Just ahead of his scheduled appearance at the ICA’s “Engagement In The Social Entertainment Age” event in Toronto, Contagious’ North American editor Nick Parish talked to Marketing about how brands can be nimble, human and even forgiven online.
What can people expect from your talk tonight?
I’m going to talk about engagement. People used to think engagement online had to be really deep and immersive. There are some things that are really great at being deep and immersive, but there are a lot of ways marketers can do little things, more tactical things, and still be pretty engaging. I’ll talk briefly about the idea of social entertainment and what it’s looking like to gather people around big events like the World Cup or the Royal wedding. And then we’re going to get to briefing. Everyone wonders how you brief for engagement. I think one of the most important things there is if you brief for advertising, you’re going to get advertising back. If you brief for engagement, you’re going to get something that’s engaging back. So the question is: how do you create a platform that’s going to lead to engagement rather than one that leads to advertising?
Okay, I’ll bite. How do you create a platform that leads to engagement?
Everything has to start with participation. How will people participate in this? How will people engage with what you’re doing? And then how will they get there? How do you make something that requires a response? And then from there, how do you get people to respond to that? And then, what’s going to be the content it’s built around, and how do you measure that? How do you monitor it? The last of those is obviously the biggest question for people. It’s sort of the Holy Grail.

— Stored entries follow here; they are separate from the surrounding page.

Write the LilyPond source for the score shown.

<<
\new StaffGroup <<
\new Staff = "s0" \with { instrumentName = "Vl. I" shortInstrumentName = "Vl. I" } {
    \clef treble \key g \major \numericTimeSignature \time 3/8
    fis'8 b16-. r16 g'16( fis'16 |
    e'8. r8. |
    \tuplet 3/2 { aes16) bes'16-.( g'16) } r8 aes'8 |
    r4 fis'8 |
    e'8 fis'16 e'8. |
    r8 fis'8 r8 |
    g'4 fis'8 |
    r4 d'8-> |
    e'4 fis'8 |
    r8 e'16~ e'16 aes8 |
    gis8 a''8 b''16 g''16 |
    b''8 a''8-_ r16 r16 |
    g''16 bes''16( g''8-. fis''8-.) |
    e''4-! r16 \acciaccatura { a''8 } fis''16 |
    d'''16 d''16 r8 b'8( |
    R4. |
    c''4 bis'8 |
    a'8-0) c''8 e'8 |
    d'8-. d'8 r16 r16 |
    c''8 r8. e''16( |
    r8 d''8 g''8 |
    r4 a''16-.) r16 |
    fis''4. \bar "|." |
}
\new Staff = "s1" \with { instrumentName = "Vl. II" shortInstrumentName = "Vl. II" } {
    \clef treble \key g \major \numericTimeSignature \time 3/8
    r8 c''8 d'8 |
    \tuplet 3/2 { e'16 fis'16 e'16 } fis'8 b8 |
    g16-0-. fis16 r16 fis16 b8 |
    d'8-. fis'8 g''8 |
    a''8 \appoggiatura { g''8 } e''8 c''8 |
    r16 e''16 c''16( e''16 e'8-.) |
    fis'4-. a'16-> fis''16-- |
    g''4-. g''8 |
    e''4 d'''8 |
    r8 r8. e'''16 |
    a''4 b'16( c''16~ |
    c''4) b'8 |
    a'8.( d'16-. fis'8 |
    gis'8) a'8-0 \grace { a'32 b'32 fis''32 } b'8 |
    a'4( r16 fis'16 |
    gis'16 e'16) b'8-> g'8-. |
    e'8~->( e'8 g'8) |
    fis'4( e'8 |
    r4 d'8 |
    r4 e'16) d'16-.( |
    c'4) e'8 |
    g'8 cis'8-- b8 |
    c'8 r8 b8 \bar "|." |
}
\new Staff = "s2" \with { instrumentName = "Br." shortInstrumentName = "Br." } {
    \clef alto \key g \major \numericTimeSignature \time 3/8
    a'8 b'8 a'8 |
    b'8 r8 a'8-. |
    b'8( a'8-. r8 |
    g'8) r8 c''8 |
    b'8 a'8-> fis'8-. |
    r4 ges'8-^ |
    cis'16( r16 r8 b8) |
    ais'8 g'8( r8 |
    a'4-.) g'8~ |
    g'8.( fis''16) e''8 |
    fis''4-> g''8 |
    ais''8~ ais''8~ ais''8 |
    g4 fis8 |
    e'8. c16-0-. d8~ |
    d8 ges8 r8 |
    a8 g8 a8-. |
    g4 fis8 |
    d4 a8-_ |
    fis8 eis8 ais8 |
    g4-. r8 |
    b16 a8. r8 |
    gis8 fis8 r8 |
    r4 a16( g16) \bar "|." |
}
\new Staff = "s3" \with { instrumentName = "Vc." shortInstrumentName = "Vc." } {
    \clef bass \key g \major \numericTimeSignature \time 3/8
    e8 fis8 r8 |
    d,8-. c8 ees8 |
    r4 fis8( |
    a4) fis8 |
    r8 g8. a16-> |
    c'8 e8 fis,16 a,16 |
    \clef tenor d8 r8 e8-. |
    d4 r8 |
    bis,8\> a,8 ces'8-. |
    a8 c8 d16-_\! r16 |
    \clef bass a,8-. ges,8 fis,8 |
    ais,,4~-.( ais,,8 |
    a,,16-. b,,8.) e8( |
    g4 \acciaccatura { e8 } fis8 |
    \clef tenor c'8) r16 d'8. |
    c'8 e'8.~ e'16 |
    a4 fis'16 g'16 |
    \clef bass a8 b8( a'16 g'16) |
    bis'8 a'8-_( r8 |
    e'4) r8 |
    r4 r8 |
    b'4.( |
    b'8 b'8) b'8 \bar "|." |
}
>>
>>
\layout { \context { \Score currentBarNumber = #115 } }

What are the features of the new “social entertainment” age?
It feels like every time there’s a huge event that happens in the world, we kind of recalibrate our idea of what a smash hit really is in terms of how people respond to it online. So just last year Lady Gaga’s new video would come out and there’d be one or two million hits over the weekend. You’d have this massive amount of traffic and everybody would say, ‘Oh my God, that’s the fastest rise to this, ever.’ Since then, we’ve obviously had some interesting things happen in the world that are kind of recalibrating our sensors as to what’s influential or what is going to gain traction. You’re seeing things like the massive volume of tweets during the Super Bowl or a more massive amount of tweets during the capturing/killing Bin Laden saga. You’re seeing this escalation of activity around these things. So what are brands doing to get themselves involved in these things?
Any tips on how brands can capitalize on a big event or happening in the news?
The Ashes is a major cricket tournament between Australia and Britain and there was a 20-year-old babysitter from Massachusetts and her Twitter handle was TheAshes. She was constantly getting mentioned in all these different discussions about [cricket]. She started getting upset about it. Some of the people who were down in Australia we’re saying, ‘Hey wait a second, she doesn’t know what cricket is, she’s getting all of this attention, maybe we can do something about this.’ And so someone working with big marketers down there like Vodafone and Qantas got in touch with her and they brought her to Australia and they had her doing all these different charity events and going around learning about cricket.
What North American companies are doing this well?
I think the Kraft/Ted Williams thing was interesting when they acted really quickly to make him the voiceover star of the brand. If you think about a consumer packaged goods company or a foods company like Kraft, you don’t really think they’re going to be super nimble with their marketing. But they were able to do a good thing for him fairly quickly.
But on the flip side, there must be some concern about acting too quickly.
That’s the number one fear. We talk to a lot of marketers about this and there’s definitely a fear of being wrong or jumping at something and jumping wrong. But the internet is very forgiving. If you do something dumb and you admit that it was dumb… people are going to say, ‘you’re right it was pretty dumb [but] at least you took a chance.’
There was a really funny snafu in early February when some volunteer for the Red Cross was manning the Twitter [account] and he accidentally tweeted from the American Red Cross account rather than his own account. He said something like ‘I found some four-packs of this Dogfish Head Beer. I’m going to get slithered tonight’ or something definitely unbecoming of the Red Cross. So the tweeter obviously deleted it, but the Dogfish Head guys saw it because they were mentioned in the tweet. So they said, ‘This is great. We love that we’re getting love from the Red Cross, anyone who tweets with this hash tag as well, we’ll donate $5 to the Red Cross.’ There was an air of forgiveness there, the Dogfish Head guys looked supremely cool, the Red Cross guys looked like real humans on a faceless charity and everybody won out.